IN THE COURTROOM, DEFENDANTS BECOME REAL. To bolster his effort to prove that Denny's attackers acted with no specific intent to kill or maim, Faal sought constantly, and with some success, to humanize them. At one point, in a step that actually supported a prosecution contention that Williams had a rose tattoo that was visible on the videotape, Faal sent his client to the jury box so that jurors could not only see the young man's arm but also touch it.

On another occasion, when the prosecution attempted to identify Williams as the figure in a videotaped scene, Faal countered that the man in the tape, who had a gap between his front teeth, could not be his client. To underscore his point, he asked Williams to go before the jury and smile. When the defendant stood before them exposing a mouthful of gapless teeth, the jury had one of its rare moments of laughter. Faal considered it a turning point "when we were able to inject some levity into the proceedings and get the jurors to start laughing with us."

AND VIDEOTAPES BECOME UNREAL. Faal at first tried to prove that Williams was not the man seen attacking Denny on the tape. To counter his argument, prosecutors Morrison and Janet Moore had to replay the video for the jury over and over again, thus dulling one of the state's sharpest tools. Jurors were ultimately convinced that Watson was the man who could be seen putting his foot on Denny's neck and that Williams was the one who hit Denny with a brick, then performed a demonic high step for the helicopter news cameras. As it appears to have done in the first Rodney King trial, repeated viewing of the brutal videotape may have anesthetized the jury, so that it counted for less in their final judgment.

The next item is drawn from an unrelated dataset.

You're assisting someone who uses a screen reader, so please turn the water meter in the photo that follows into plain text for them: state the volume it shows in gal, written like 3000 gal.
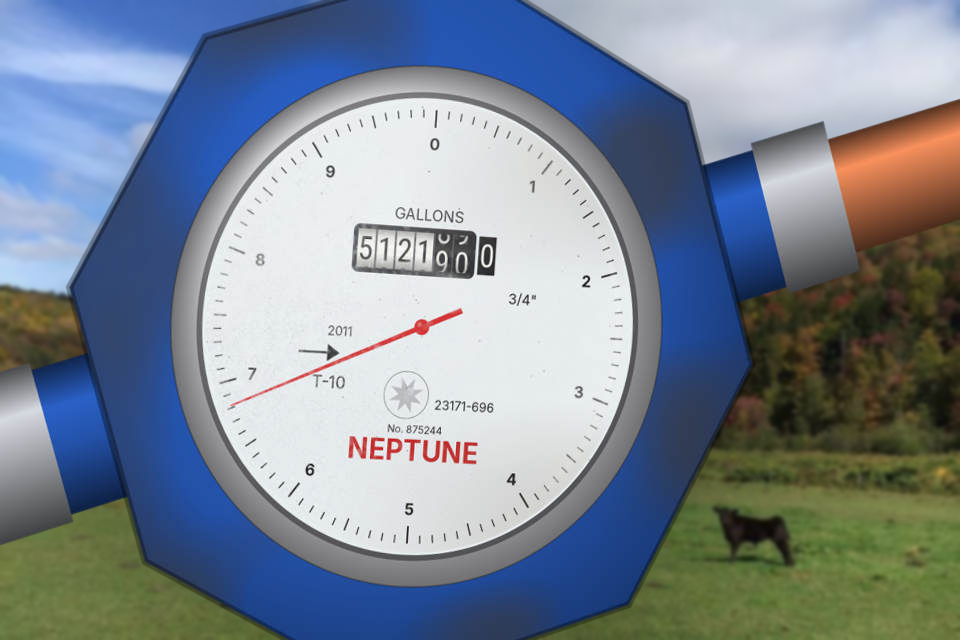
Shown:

JURORS ARE ONLY HUMAN. This was the question that had Los Angeles in an uproar. In a community exhausted by 2 1/2 years of strife since Rodney King's arrest, jurors reached their conclusions under the influence of a number of forces inside and outside the courtroom. Were they scared? Were they moved by a desire to bring events to a close by meting out a punishment for Denny's attackers comparable to the one for King's? A day after the trial ended, one juror denied that anxiety about the potential aftermath of their decision influenced the verdict. "We weren't thinking, 'We'll have this verdict so another riot won't break out.' That wasn't on our mind," said a female juror, who appeared in silhouette on a Los Angeles news program with her voice altered electronically. "If a riot occurred, it would occur." But a day before the final verdicts, the jury forewoman told Judge Ouderkirk that "one juror has expressed fear for herself and her family."